Detailed Description
Electrical stimulation may offer a unique treatment option to heal complicated and recalcitrant wounds, improve flap and graft survival, and even reduce the likelihood of ulceration. Electrical stimulation has been suggested to reduce infection, improve cellular immunity, increase perfusion, relieve pain, improve plantar sensation, and accelerate wound healing. Electrical stimulation could have positive effect on not only increasing skin perfusion in patients with diabetes but also could improve mobility and balance via enhancing plantar sensation as demonstrated in our recent study. Thus, plantar stimulation not only may be beneficial to accelerate wound healing in diabetic foot ulcer (DFU) patients but also may assist to improve mobility and reduce the likelihood of recurrence of ulcers. This study is proposed to examine the effectiveness of an innovative portable electrical stimulation platform (Tennant Biomodulator by AVAZZIA) to accelerate wound healing in DFU patients. It is hypothesized that 1) electrical stimulation will have an immediate effect on increasing skin perfusion (immediate benefit) and 2) daily use of the Tennant Biomodulator for 4 consecutive weeks is effective to speed up wound healing, increase skin perfusion, reduce pain, and improve balance and mobility in DFU patients (long term benefit)
Investigators
Bijan Najafi, PhD
Professor of Surgery
Baylor College of Medicine
Eligibility Criteria
Inclusion Criteria
- •Able to provide informed consent
- •18-85 years old
- •Clinically confirmed diabetes (ADA criteria)

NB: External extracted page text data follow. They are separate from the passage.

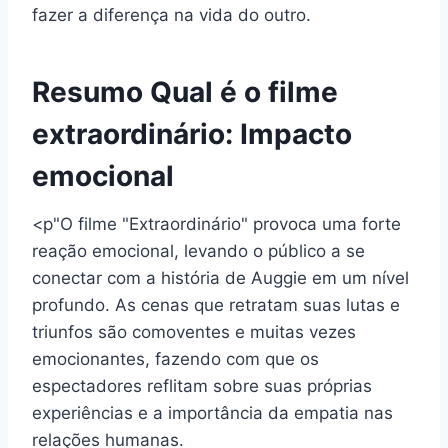
fazer a diferença na vida do outro.
Resumo Qual é o filme
extraordinário: Impacto
emocional
<p"O filme "Extraordinário" provoca uma forte
reação emocional, levando o público a se
conectar com a história de Auggie em um nível
profundo. As cenas que retratam suas lutas e
triunfos são comoventes e muitas vezes
emocionantes, fazendo com que os
espectadores reflitam sobre suas próprias
experiências e a importância da empatia nas
relações humanas.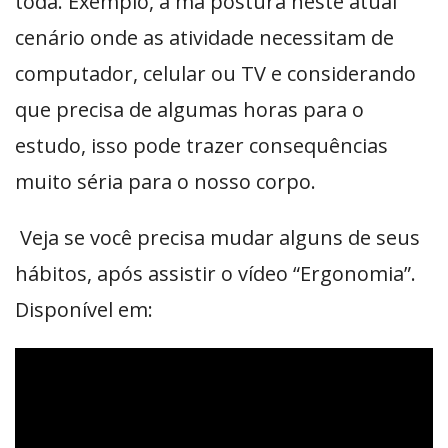
toda. Exemplo, a má postura neste atual
cenário onde as atividade necessitam de
computador, celular ou TV e considerando
que precisa de algumas horas para o
estudo, isso pode trazer consequências
muito séria para o nosso corpo.
Veja se você precisa mudar alguns de seus
hábitos, após assistir o vídeo “Ergonomia”.
Disponível em:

- •Clinically confirmed Peripheral Neuropathy
- •One or more active non-infected ulcers
- •Subject or responsible caregiver is willing and to maintain the required offloading (as applicable the location of the ulcer) and applicable dressing changes and electrical stimulation application.
Exclusion Criteria
- •Subject has a demand-type cardiac pacemaker, implanted defibrillator or other implanted electronic device
- •Is pregnant
- •Is nursing or actively lactating
- •Has Renal Disease
- •Active wound infection
- •Active Charcot foot
- •Non-ambulatory (unable to walk 40 feet with or without assistive device)
- •Bilateral AK/BK amputation
- •Active drug/alcohol abuse
- •Dementia or impaired cognitive function
Outcomes
Primary Outcomes
Change in Skin Perfusion in Response to Electrical Stimulation Therapy
Time Frame: Change at 4 weeks from baseline.
Lower-extremity skin perfusion will be assessed using a skin perfusion pressure device (PADIQ Sensilase). This device emerges pressure with a cuff placed around the calf muscle that has internal sensors. Then, the cuff is slowly released letting circulation to re-enter which is detected by the sensors.
Change in Wound Size in Response to Electrical Stimulation Therapy
Time Frame: Change at 4 weeks from baseline
Wound size will be assessed with a Sillouette Star 3D Camera that detects width, length, and depth of wounds that automatically gives you a cm2 area.
Secondary Outcomes
- Change From Baseline to 60 Minutes in Tissue Oxygen Saturation in Response to Electrical Stimulation(Change at 60 minutes from baseline.)
- Change in Tissue Oxygen Saturation in Response to Electrical Stimulation(Change at 4 weeks from baseline.)
- Change in Plantar Sensation in Response to Electrical Stimulation(Change at 4 weeks from baseline.)